The study researchers hypothesized that insomnia complaints would predict the development of hypertension, particularly among black individuals. They cited a longitudinal analysis that revealed a link between short sleep and hypertension, as well as additional research indicating that objectively measured sleep durations are generally shorter among black individuals than among white individuals. The association between short sleep and hypertension, they suggested, could account for the increased prevalence of hypertension among black individuals.
In the current study, the investigators evaluated data for 1,419 older adults (mean age at baseline, 73.5 yrs) who participated in the community-based Cardiovascular Health Study and were free of hypertension at baseline. The analysis included 6 years of follow-up data for 150 black participants (10.6% of the cohort), 1,264 white participants, and 5 participants of American Indian/Alaskan, Asian/Pacific Islander, or other race.
Potential predictors of hypertension included difficulty initiating sleep, sleep continuity disturbance, early morning awakening, and difficulty initiating sleep combined with one or both of the other sleep complaints.

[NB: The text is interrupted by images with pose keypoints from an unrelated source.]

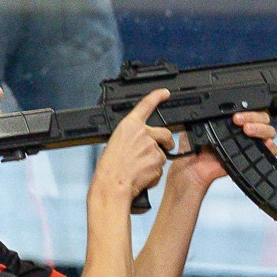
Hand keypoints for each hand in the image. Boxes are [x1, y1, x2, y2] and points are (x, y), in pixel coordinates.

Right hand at [92, 88, 173, 204]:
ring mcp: (152, 147)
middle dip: (167, 142)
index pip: (146, 105)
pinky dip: (154, 173)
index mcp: (129, 125)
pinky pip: (160, 167)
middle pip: (165, 133)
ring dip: (156, 161)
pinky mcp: (158, 161)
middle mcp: (143, 133)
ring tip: (139, 169)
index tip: (165, 93)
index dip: (157, 97)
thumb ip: (131, 137)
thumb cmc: (109, 167)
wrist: (112, 184)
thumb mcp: (115, 143)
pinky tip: (142, 176)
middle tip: (164, 148)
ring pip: (162, 153)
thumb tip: (139, 142)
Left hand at [167, 111, 276, 197]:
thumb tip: (207, 106)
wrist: (195, 171)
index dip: (245, 109)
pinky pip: (271, 151)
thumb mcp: (197, 127)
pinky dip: (271, 147)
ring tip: (247, 131)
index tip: (234, 115)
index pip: (247, 109)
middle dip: (253, 116)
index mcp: (231, 122)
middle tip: (238, 120)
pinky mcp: (256, 157)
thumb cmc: (194, 151)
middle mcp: (243, 131)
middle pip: (261, 117)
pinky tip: (266, 144)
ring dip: (261, 128)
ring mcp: (251, 143)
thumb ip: (205, 117)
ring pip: (268, 131)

In a model that adjusted for age and education, early morning awakenings were associated with an increased risk of incident hypertension during follow-up among black men (relative risk [RR], 2.03; 0.99-4.16; P=.05), but this association was attenuated after additional adjustment for income, body mass index, smoking status, alcohol intake, forced expiratory volume (FEV1), coronary heart disease, diabetes stage, and height (RR, 1.89; 95% CI, 0.83-4.32; P=.13). None of the other sleep complaints was associated with hypertension in this group.
Among nonblack men, difficulty initiating sleep was actually associated with a reduced risk of hypertension in the fully adjusted model (RR, 0.47; 95% CI, 0.25-0.87). A similarly reduced risk of hypertension was observed among nonblack men who reported a combination of difficulty initiating sleep and sleep continuity disturbance and among nonblack men reporting all 3 insomnia symptoms.
Further adjustment for depression changed these estimates only slightly, the authors noted.
Among the women, none of the sleep complaints was significantly associated with hypertension in either race, although the researchers observed a trend toward an increased risk of hypertension among nonblack women who reported difficulty initiating sleep at baseline (fully adjusted RR, 1.23; 95% CI, 0.98-1.54; P=.08).
"The lack of convincing correlation between insomnia complaints and incident hypertension contrasts with the consistent association between short sleep and hypertension and highlights the important distinction between insomnia and sleep restriction," the authors commented.
"There remains little strong evidence that insomnia is associated with any adverse outcome except for depression," they concluded. (Phillips B, et al.